レース機材に使われており、ボントレガー独自のD3形状が、大幅に空気抵抗を軽減させます。
100万円前後の完成車に採用されているシリーズですので、ホイールだけでも前後セットで約35万円の代物です。
回転に定評のあるDT Swiss製のハブに、まずまず軽量の部類に入る重量なので、価格相応の声も聞かれます。
【Aeolus(アイオロス) Pro 3 tlr】
2017年に新たにラインナップに加わった、ミドルグレードのホイールです。
上位グレード同様のD3形状に、ボントレガー製のハブも評判は上々です。
最初のフルカーボンホイールとして、35mmのリムハイトなら、安心して手が出せるところです。
ボントレガーのホイールの最大のメリットはtlr
先述通り、ボンドレガーのホイールは、他のメーカーのロードバイクに装着することが可能です。

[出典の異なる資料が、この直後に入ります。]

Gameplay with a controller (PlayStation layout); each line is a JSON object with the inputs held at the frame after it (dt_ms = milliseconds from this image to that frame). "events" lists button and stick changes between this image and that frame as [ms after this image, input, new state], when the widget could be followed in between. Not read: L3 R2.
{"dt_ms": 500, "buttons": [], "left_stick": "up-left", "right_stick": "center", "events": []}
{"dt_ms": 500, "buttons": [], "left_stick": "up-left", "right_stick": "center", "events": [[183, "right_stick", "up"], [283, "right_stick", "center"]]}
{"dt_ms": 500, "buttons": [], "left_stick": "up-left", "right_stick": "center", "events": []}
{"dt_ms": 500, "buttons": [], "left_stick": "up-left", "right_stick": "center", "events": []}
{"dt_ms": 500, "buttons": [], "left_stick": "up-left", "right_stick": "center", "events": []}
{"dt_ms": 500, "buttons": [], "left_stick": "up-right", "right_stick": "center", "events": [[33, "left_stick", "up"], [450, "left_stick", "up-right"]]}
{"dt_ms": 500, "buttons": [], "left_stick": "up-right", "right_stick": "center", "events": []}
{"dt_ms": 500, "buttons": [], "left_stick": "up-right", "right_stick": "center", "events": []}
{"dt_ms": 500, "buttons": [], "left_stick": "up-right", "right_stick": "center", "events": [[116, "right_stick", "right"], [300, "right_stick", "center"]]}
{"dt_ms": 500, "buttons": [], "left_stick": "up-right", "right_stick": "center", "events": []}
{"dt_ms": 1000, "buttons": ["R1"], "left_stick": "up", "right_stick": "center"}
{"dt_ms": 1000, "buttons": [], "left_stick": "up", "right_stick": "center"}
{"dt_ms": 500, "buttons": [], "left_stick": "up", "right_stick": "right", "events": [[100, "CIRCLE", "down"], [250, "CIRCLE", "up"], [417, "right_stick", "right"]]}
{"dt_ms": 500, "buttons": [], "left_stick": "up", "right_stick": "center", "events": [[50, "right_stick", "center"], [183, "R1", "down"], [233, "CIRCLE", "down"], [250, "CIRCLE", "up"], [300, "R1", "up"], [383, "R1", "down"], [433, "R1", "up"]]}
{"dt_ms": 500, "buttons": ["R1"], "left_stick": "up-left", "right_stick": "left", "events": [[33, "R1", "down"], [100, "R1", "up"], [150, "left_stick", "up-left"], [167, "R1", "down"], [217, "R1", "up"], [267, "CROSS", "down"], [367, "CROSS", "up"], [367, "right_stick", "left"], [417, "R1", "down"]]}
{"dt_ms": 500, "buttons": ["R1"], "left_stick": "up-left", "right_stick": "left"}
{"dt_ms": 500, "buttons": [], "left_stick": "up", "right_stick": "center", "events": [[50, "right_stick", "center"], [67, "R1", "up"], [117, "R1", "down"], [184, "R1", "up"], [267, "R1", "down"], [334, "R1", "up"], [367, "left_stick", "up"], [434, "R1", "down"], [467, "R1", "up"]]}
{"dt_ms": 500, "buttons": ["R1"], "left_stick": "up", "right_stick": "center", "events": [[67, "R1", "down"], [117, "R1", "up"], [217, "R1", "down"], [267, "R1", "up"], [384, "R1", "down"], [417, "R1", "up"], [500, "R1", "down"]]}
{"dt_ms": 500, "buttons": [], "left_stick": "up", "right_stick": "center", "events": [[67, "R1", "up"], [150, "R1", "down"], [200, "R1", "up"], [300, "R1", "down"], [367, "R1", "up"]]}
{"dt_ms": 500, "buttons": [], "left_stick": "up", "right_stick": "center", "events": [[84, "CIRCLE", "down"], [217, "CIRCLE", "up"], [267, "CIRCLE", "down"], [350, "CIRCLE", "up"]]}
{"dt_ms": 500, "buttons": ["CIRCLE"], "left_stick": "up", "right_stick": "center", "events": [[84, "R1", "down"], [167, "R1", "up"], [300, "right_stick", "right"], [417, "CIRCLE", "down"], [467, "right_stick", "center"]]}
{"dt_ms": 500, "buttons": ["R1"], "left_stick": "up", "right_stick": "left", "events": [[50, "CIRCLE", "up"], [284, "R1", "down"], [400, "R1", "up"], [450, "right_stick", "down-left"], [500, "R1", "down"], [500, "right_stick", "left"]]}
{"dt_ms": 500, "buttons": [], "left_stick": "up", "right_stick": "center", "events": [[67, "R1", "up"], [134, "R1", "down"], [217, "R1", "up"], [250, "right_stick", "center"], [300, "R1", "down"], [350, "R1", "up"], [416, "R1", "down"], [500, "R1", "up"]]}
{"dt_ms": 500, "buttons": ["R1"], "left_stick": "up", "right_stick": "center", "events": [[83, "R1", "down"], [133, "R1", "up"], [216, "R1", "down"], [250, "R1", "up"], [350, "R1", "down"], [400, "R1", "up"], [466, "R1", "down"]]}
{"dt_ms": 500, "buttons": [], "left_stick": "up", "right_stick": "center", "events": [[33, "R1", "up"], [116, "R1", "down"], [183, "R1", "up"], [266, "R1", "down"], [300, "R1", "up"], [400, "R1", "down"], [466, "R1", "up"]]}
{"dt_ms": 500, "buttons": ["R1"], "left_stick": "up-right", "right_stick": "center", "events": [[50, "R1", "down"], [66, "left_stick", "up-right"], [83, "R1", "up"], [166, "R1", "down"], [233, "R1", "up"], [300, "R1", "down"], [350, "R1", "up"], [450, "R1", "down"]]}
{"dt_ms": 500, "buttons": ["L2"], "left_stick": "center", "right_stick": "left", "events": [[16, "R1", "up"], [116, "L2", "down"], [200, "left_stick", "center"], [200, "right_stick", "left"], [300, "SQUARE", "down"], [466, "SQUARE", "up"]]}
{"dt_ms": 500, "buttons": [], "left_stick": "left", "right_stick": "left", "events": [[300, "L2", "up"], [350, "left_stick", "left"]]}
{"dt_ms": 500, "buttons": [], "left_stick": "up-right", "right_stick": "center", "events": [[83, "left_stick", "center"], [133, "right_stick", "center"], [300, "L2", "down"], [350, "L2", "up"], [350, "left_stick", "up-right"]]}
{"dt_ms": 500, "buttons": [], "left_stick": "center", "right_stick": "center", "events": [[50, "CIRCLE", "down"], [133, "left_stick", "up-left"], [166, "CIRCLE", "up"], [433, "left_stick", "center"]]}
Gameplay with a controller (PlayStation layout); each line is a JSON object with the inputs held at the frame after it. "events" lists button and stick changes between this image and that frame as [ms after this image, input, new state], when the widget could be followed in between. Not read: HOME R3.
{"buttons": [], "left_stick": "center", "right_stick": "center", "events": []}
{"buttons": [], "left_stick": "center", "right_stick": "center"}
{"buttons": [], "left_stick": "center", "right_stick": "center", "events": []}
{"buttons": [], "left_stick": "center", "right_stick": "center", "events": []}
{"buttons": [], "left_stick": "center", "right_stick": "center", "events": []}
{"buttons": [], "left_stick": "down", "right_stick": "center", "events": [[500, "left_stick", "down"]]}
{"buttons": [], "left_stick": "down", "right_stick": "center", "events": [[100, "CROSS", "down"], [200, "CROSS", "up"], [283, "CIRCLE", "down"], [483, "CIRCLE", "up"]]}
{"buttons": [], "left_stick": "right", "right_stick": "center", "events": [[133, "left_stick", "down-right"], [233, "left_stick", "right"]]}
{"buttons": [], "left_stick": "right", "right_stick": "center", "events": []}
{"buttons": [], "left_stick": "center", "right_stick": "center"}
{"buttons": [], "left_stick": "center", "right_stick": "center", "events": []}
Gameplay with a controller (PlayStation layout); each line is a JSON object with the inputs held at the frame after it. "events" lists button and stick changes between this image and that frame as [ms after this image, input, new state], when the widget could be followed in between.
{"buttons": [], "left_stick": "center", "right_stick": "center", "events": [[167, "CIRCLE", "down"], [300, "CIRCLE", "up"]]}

では、わざわざトレックの専門店に出向き、ボントレガーのホイールに換装する意味はあるのでしょうか?
それは、これまでお話してきたように、tlrタイヤを使用することにあるでしょう。
最近は、ロードバイクにもチューブレスタイヤが広まってきているので、大手ホイールメーカーが、それに対応しています。
しかし、tlr対応ホイールは、私はボントレガー以外に例を知りません。
先述したtlrの特徴を、メリットとするか否かは個人の用途によりますが、実はもうひとつ興味深いデータを見付けました。
このデータによると、クリンチャーとチューブレスを比較したときに、チューブレスのほうが転がり抵抗が低いとなっています。
タイヤの転がり抵抗の高低の大半は、変形によるものと言われています。
そのため、タイヤに加えてチューブまで変形するクリンチャーよりも、チューブがないチューブレスのほうが抵抗が少ないという理論です。
トレックが、この理論でホイールをtlr対応にしたかは分かりませんが、少なくとも、この考えは物理的に辻褄が合っています。
しかも、tlrはチューブレスに比べて軽量なわけですから、さらにメリットが大きいということになります。
ボントレガーはtlrの先駆者になるか?
ボントレガーは通常であれば、トレックユーザーにしか縁がないと考えて、差し支えありません。
しかし、ホイールのtlr対応は他にはないので、トレックユーザー以外にも利用価値があります。
これから、tlrの需要が高まってくることも考えられますので、先駆者として注目を浴びる日が来るかもしれません。